Ein vom Bundesministerium zu 100 Prozent gefördertes Projekt stellte Andre Heinke aus Hannover vor. Das Kompetenzzentrum Mittelstand 4.0 unterstützt seit mehreren Jahren kleine und mittelgroße Unternehmen kostenlos bei der Digitalisierung ihrer Produktionsprozesse. Heinke verdeutlichte, dass die Technik nicht Arbeitsplätze gefährde, sondern unterstütze. Als Beispiel führte er die Schubs GmbH aus Hameln an, die Schaltschränke herstellt.

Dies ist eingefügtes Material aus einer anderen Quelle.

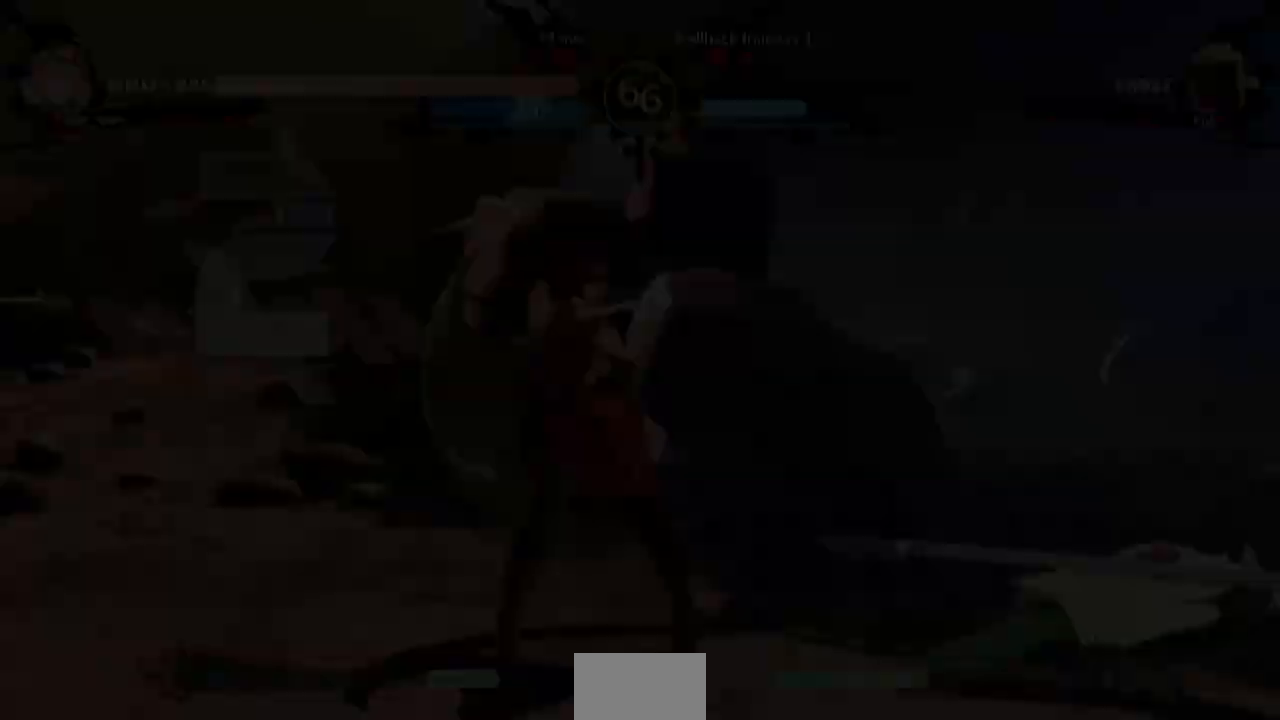
{"dt_ms": 500, "buttons": [], "events": []}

In der Vergangenheit hätten sich die Mitarbeiter dort mit dem zeitraubenden Bestücken der Schaltschränke aufgehalten, obwohl anspruchsvollere Aufgaben auf sie gewartet hätten. Das Kompetenzzentrum Mittelstand 4.0 konnte laut Heinke bei der Lösung helfen. Mitarbeiter des Zentrums entwickelten gemeinsam mit der Schubs GmbH ein digitales Assistenzsystem.

Einen Teil der Schaltschränke rüsten jetzt nach einer Schulung geistig Behinderte ein. Ein Beamer projiziert den Bauplan auf die Montageplatte im Schaltschrank. Wenn der Mitarbeiter aus einer Behindertenwerkstatt ein neues Bauteil unter einen Scanner hält, zeigt ein roter Lichtpunkt ihm, an welcher Stelle er es einsetzen soll.